И я соглашаюсь с ней.
«Здесь все потеряно, - продолжает она, и повторяет: - Бессмысленно».
Вот уж не пой, дорогая. Обоз потерян, унизительное равновесие между Плардом и Зодвингом потеряно, а Эйрик еще не потерян. Его тащат за ноги из-под телеги, а я оборачиваюсь маленькой девочкой – темненькой и кучерявенькой, с восхитительно белыми зубами.
- Не убиваете моего братишку! – кричу я, выбегая из кустов, и вскидывая ручонки в мольбе. – Пожалуйста, не убивайте моего братишку!
Мои ножки спотыкаются на кочках, цепляются за траву. Я реву в лучших традициях Тэссы, и это дается мне невероятно легко. Хотелось бы мне сказать, что я довольно талантливая сущность, но этот рев слишком искренний, чтобы быть игрой. Он вообще не игра.
Монотонно серый человек замирает над Эйриком, размышляет секунду, и со злой досадой скрывает в ножнах меч.
- Ребенок, - бурчит он, и повторяет громче, для всех: - Здесь ребенок.
Он бредово пробует загородить собой тела, будто я не сидела все это время в кустах, и не видела бойню.
- Вот дерьмо, - цедит он. – Зачем она здесь?

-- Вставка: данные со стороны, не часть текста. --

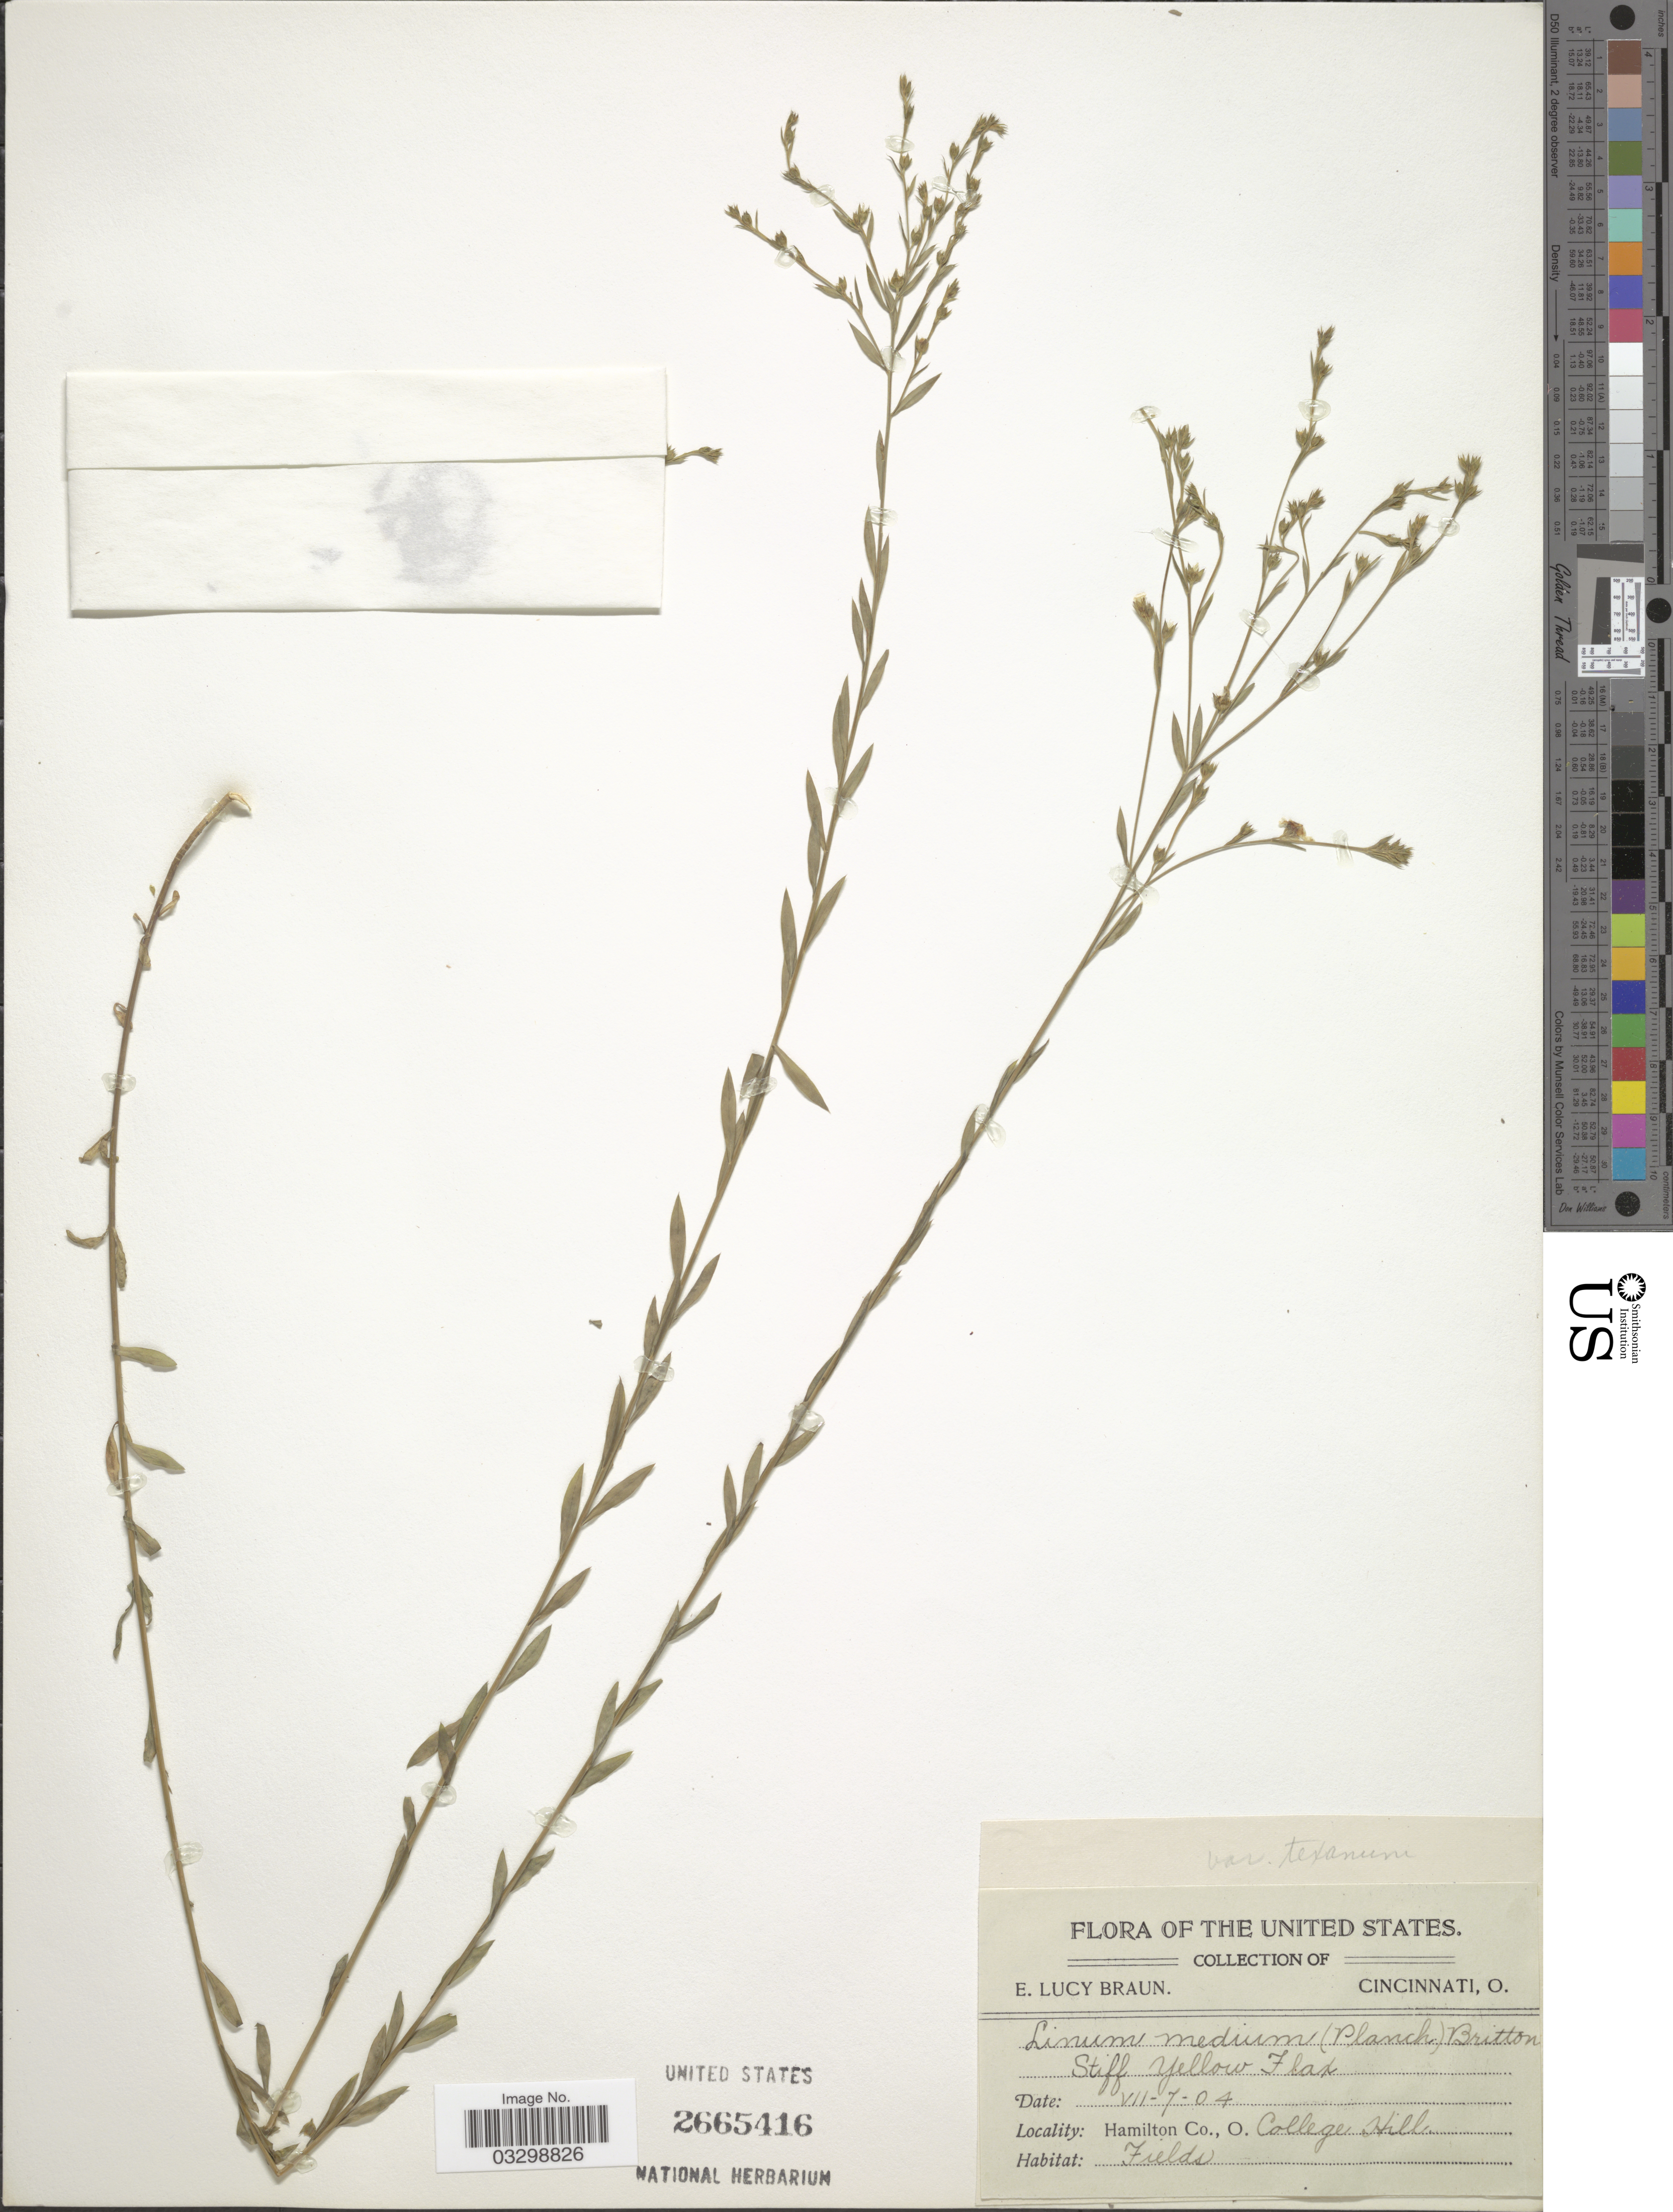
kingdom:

Я кидаюсь к Эйрику, трясу его за рубаху. Он лежит животом на земле, приподнявшись на локте; левая ладонь у него сквозит стрелой. Он узнал меня, конечно, но сомневается, что я помогу.
Нас окружают другие серые люди без лиц, наблюдая слегка растерянно. Они не ожидали маленьких детей, для них это осложнение. Эти люди – не отморозки, они просто заняты войной. Той, за которую им платят деньги, а если бы не деньги, то и войн бы не было.